27. The device of claim 1, further comprising:

at least one membrane.

28. The device of claim 1 wherein the matrix comprising at least one dendritic polymer or arborol forms at least one membrane.

29. The device of claim 28 wherein the dendritic polymer or arborol is a self-assembling dendritic polymer or arborol.

30. The device of claim 29 wherein self-assembling the dendritic polymer or arborol forms at least one membrane.

31. The device of claim 1 wherein the dendritic polymer or arborol comprises a charged group.

32. The device of claim 31 wherein the charged group has a net positive charge.

33. The device of claim 31 wherein the charged group has a net negative charge.

34. The device of claim 1, further comprising:

an interface-coupling medium between a surface of the device and the biological interface.

35. The device of claim 34 wherein the interface-coupling medium is an adhesive.

36. A device for delivery of one or more active agents to a biological interface, comprising:

a matrix comprising at least one dendritic polymer or arborol; and

an electrode structure.

37. The device of claim 36 wherein the device is a transdermal delivery device.

38. The device of claim 36 wherein the device is an iontophoretic device having at least two electrode structures.

39. The device of claim 36 wherein the arborol is a one-directional arborol.

40. The device of claim 36 wherein the arborol is a two-directional arborol.

41. The device of claim 36 wherein the arborol is a three-directional arborol.

42. The device of claim 36 wherein the dendritic polymer is polyamidoamine (PAMAM) dendrimer.

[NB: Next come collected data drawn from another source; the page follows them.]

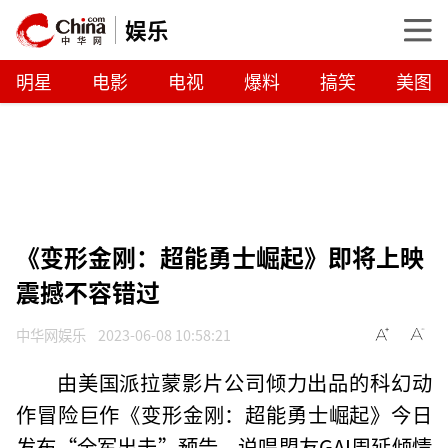
娱乐
明星
电影
电视
爆料
搞笑
美图
《变形金刚：超能勇士崛起》即将上映
震撼不容错过
中华网娱乐
2023-06-08 10:58:21
由美国派拉蒙影片公司倾力出品的科幻动
作冒险巨作《变形金刚：超能勇士崛起》今日
发布“全军出击”预告，说唱盟友GAI周延倾情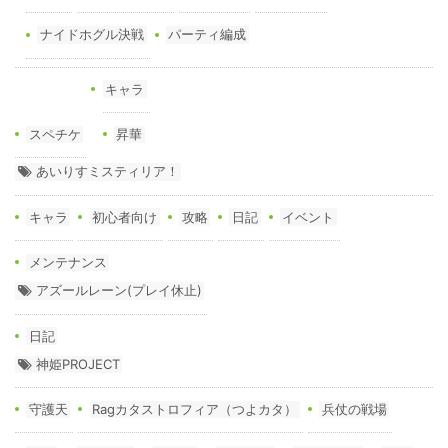
ナイドホグル決戦
パーティ編成
キャラ
スペチケ
昇華
あいりすミスティリア！
キャラ
初心者向け
攻略
日記
イベント
メンテナンス
アズールレーン(プレイ休止)
日記
神姫PROJECT
守護天
Ragカタストロフィア（つよカタ）
兵仗の戦場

43. The device of claim 36 wherein the dendritic polymer is a polypropylene imine (PPI) dendrimer.

44. The device of claim 36 wherein the dendritic polymer is a polyether or phenylacetylene dendrimer.

45. The device of claim 36 wherein the matrix is a gel matrix.

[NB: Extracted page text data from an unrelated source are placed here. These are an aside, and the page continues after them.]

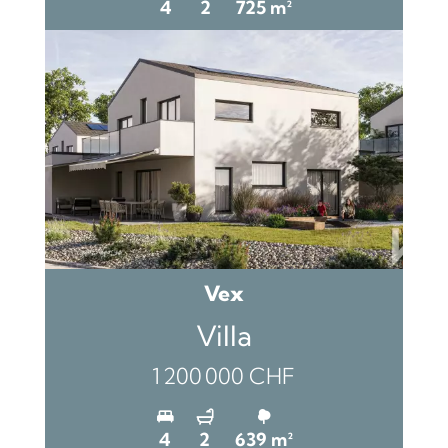
4
2
725 m²
Vex
Villa
1 200 000 CHF
4
2
639 m²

46. The device of claim 36 wherein the dendritic polymer or arborol is a self-assembling dendritic polymer or arborol.

47. The device of claim 46 wherein the self-assembling dendritic polymer or arborol is a two-directional arborol.

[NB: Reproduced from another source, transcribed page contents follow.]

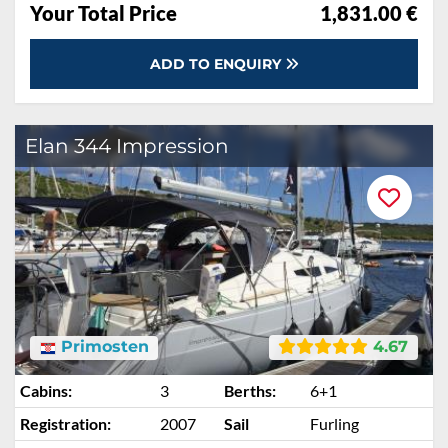
Your Total Price
1,831.00 €
ADD TO ENQUIRY
Elan 344 Impression
Primosten
4.67
Cabins:
3
Berths:
6+1
Registration:
2007
Sail
Furling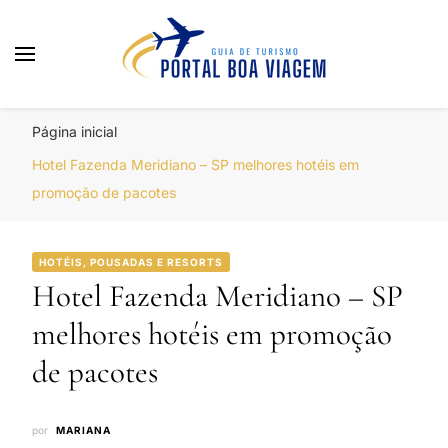
Portal Boa Viagem
Hotéis, Passagens e Promoções
Página inicial
Hotel Fazenda Meridiano – SP melhores hotéis em
promoção de pacotes
HOTÉIS, POUSADAS E RESORTS
Hotel Fazenda Meridiano – SP
melhores hotéis em promoção
de pacotes
por
MARIANA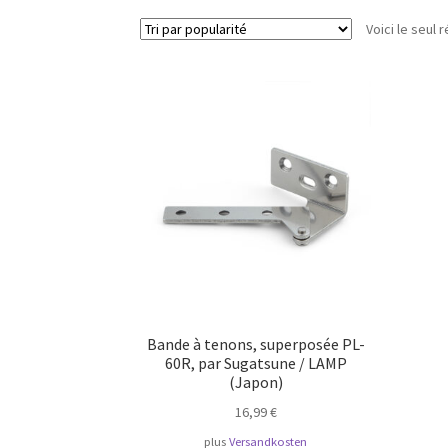
Voici le seul r
Bande à tenons, superposée PL-
60R, par Sugatsune / LAMP
(Japon)
16,99
€
plus
Versandkosten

48. The device of claim 47 wherein the two-directional arborol is a [m]-n-[m] arborol wherein m is the number of polar groups comprising each of two hydrophilic end regions and n is the number of carbons in a linear alkyl chain connecting the two hydrophilic end regions.

49. The device of claim 36 wherein the active agent is a therapeutic agent, diagnostic agent, or a pharmaceutical drug.

50. The device of claim 36, further comprising:

at least one reservoir comprising a dendritic polymer or arborol.

51. The device of claim 36, further comprising:

at least one membrane comprising a dendritic polymer or arborol.

52. The device of claim 36 wherein the dendritic polymer or arborol comprises a charged group.

53. A method for making an active agent delivery device, comprising:

placing in a portion of the device a solution or suspension of a self-associating dendritic polymer; and

allowing the self-associating dendritic polymer to self associate.

54. The method of claim 53 wherein the portion of the device is a reservoir.

55. The method of claim 53 wherein the portion of the device is a membrane.

56. The method of claim 53 wherein the self-associating dendritic polymer is an arborol.

57. The method of claim 53, further comprising: loading an active agent into pores or cavities created by self-association of the self-associating dendritic polymer.

58. An active agent delivery device made according to the method of any one of claims 53-57.